Being subjected to wind, rain, and snow conditions
Plants can be adversely affected by severe environmental conditions, resulting in the damage of structures. The production of plants can be significantly impacted by powerful wind currents which may damage stems and reproductive components. Also, intense rainfall can harm plants and potentially disrupt electrical components that are not protected. Instances of heavy rain can deplete nutrient-rich water and can overflow systems if they lack an overflow mechanism. Snow has similar effects to heavy rainfall, but with the added negative impact of cold temperatures. It is strongly advised to place the system in an area that is not exposed to strong winds. If there is frequent heavy rain, there may be a need to shield the system using a hoop house shielded by plastic, although this may not be applicable in all locations.
Being exposed to both sunlight and shade.
Plants require an optimal amount of sunlight to survive, and therefore, sunlight is crucial for their development. Most common aquaponic plants thrive in full sun conditions, but excessive sunlight can lead to undesirable effects such as lettuce and salad greens bolting and becoming bitter. On the other hand, some plants native to jungle floors are prone to leaf burn under harsh sunlight and prefer a bit of shade.
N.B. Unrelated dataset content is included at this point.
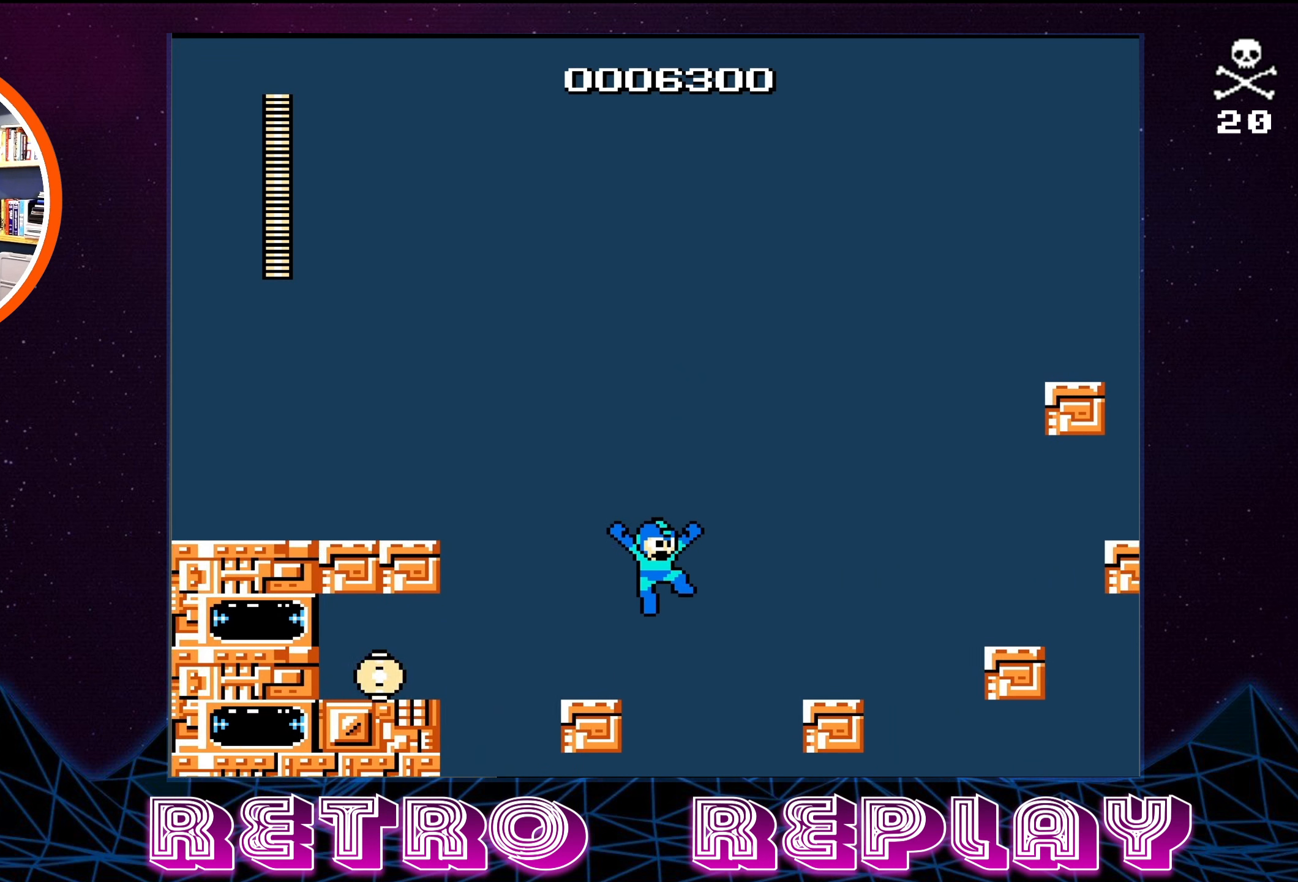
{"buttons": [], "events": [[217, "DPAD_RIGHT", "up"]]}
Inadequate sunlight can also result in slow growth, so positioning the aquaponic unit in a sunny location is ideal. If a shady spot is the only option, shade-tolerant plants should be selected, and the system should be designed to utilize the sun’s east-to-west trajectory. Placing grow beds on a north-south axis is the most efficient way to utilize sunlight, while an east-west orientation can reduce light intensity. Careful planning is necessary to prevent plants from shading each other, but tall plants can be used to provide shade to light-sensitive plants.
Ease of access, along with utilities and fences.
When selecting a site, it’s crucial to factor in the availability of utilities. For instance, electric outlets are necessary for water and air pumps and should be protected from water while equipped with an RCD device to minimize the risk of electrical shock. RCD adapters can be acquired at regular hardware stores. Additionally, the water source should be effortlessly accessible, whether it’s collected rain or municipal water. Likewise, take into account where any effluent from the system would flow. Despite being extremely water-efficient, aquaponic systems necessitate periodic water changes, and filters and clarifiers require rinsing. Hence, having some soil plants nearby that could benefit from this water is a good idea. The system should be situated for easy access as it requires frequent monitoring and daily feeding. Lastly, consider whether putting a fence around the entire section is necessary. Fences are often necessary to prevent theft and vandalism, animal pests, and to comply with some food safety policies.